### What you have to do
When the line containing "destination. The cost" is found in the data below, copy it and each line after it through the line containing "differences in cost", exactly and with no others.

[Saved entries]
□ □ □ □ □

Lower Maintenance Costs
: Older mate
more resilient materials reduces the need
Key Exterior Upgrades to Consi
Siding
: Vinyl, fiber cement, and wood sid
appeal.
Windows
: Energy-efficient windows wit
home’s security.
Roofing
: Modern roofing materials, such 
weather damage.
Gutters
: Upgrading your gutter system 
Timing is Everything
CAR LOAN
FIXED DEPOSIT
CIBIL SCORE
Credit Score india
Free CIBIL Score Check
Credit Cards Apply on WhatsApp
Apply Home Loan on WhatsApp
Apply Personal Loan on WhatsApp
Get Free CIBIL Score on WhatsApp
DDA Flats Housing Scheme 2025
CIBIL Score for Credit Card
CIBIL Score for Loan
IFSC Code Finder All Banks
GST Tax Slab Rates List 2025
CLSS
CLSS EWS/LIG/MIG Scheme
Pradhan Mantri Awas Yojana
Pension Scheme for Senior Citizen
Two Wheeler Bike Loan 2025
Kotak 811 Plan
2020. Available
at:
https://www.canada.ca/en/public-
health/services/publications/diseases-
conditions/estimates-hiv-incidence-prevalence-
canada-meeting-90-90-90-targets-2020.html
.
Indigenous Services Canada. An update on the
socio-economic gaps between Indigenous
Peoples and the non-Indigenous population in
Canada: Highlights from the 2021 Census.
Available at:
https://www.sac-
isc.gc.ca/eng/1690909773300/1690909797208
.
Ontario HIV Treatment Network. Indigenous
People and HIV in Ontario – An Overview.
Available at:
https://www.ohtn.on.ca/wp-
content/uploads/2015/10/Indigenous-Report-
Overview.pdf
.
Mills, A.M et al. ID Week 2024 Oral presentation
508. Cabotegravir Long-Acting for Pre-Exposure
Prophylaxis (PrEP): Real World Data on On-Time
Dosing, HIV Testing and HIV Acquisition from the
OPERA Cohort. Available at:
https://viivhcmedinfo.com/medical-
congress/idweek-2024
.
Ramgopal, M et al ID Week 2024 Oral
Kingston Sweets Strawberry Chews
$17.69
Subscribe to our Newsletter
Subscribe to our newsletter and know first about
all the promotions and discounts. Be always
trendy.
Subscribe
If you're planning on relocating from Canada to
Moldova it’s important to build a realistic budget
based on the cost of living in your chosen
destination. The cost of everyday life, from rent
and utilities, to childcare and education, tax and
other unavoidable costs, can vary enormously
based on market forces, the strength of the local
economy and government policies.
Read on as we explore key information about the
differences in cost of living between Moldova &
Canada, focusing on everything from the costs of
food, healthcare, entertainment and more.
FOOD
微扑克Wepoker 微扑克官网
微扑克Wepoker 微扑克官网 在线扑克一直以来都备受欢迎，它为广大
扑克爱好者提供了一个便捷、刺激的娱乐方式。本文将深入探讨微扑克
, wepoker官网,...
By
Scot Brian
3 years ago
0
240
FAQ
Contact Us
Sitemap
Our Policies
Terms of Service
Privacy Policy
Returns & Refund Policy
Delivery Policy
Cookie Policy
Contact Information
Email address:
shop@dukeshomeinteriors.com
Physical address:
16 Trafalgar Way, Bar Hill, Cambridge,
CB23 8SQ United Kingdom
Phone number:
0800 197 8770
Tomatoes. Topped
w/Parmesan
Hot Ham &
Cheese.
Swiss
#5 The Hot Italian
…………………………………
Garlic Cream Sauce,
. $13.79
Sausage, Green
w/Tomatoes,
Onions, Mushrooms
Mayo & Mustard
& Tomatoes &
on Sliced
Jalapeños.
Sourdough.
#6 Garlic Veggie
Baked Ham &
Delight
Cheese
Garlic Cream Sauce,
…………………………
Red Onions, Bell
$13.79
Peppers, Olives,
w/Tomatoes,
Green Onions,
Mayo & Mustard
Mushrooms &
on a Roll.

□ □ □ □ □

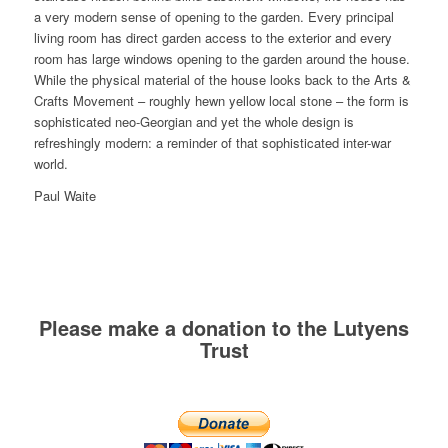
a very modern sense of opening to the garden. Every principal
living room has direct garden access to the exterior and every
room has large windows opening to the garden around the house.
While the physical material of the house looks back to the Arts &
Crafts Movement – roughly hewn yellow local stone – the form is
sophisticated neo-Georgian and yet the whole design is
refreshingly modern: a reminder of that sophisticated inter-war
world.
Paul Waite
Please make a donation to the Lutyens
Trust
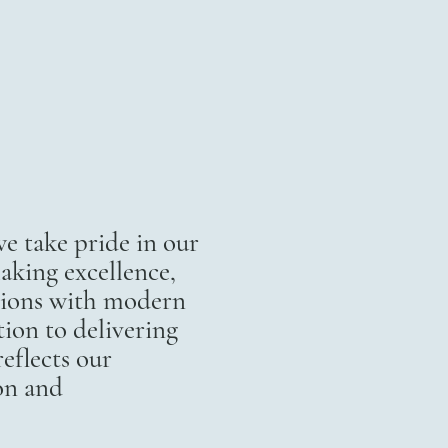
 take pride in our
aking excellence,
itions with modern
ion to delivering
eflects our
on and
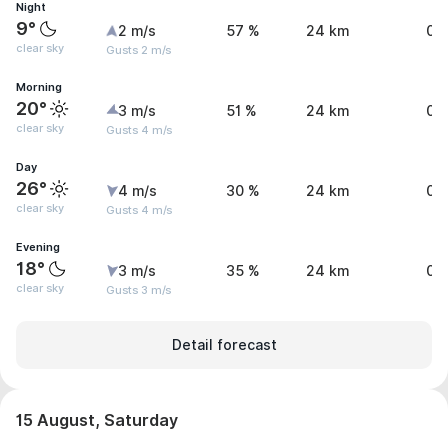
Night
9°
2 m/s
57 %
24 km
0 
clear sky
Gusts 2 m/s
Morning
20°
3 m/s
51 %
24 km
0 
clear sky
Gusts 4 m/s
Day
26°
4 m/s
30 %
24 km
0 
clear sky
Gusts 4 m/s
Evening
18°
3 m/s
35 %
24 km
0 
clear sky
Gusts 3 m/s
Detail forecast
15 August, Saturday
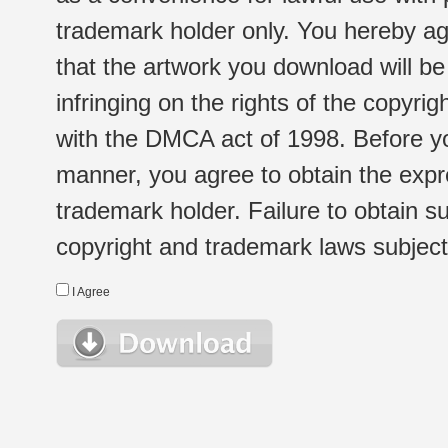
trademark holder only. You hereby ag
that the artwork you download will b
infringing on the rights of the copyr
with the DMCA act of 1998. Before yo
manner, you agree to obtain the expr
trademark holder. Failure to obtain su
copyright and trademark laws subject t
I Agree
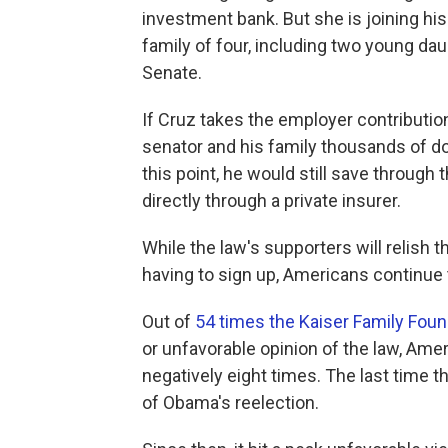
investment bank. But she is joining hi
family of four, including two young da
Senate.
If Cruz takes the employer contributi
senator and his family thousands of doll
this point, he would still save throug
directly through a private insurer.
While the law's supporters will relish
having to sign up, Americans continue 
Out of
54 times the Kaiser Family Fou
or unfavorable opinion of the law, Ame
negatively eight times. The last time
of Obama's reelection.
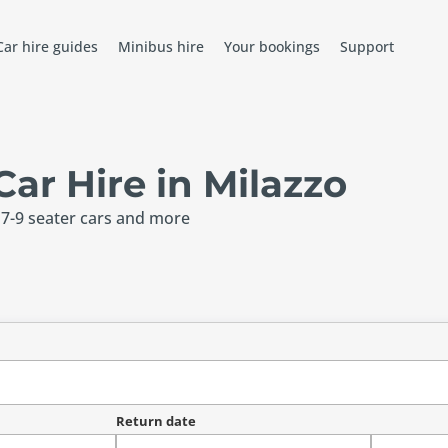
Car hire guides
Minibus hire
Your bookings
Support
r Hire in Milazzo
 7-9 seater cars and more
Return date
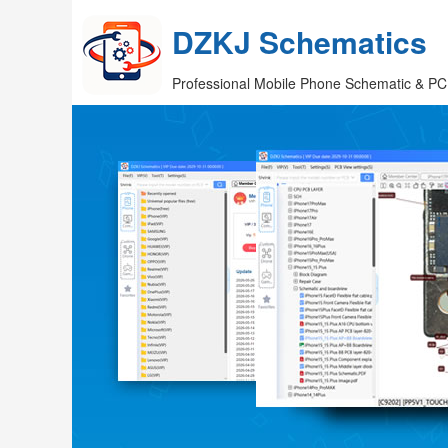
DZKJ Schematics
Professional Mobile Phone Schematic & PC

□ □ □ □ □

### Result
destination. The cost of everyday life, from rent
and utilities, to childcare and education, tax and
other unavoidable costs, can vary enormously
based on market forces, the strength of the local
economy and government policies.
Read on as we explore key information about the
differences in cost of living between Moldova &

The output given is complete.